§ **WHAT TO PRODUCE**
Edit the entries below by replacing "PREV POST" with "PREVIOUS POST" and leaving all other text unchanged. Omit the pictures from your answer.

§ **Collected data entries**
↓
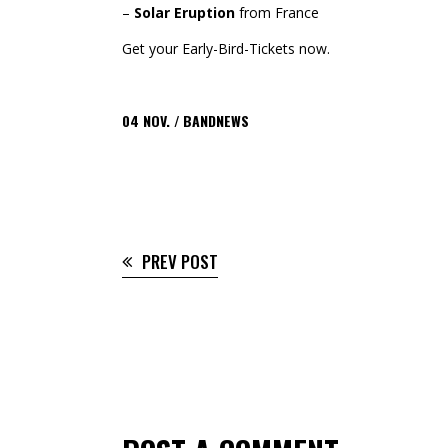
–
Solar Eruption
from France
Get your Early-Bird-Tickets now.
04
NOV.
BANDNEWS
PREV POST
↑
§ **REPLY**
–
Solar Eruption
from France
Get your Early-Bird-Tickets now.
04
NOV.
BANDNEWS
PREVIOUS POST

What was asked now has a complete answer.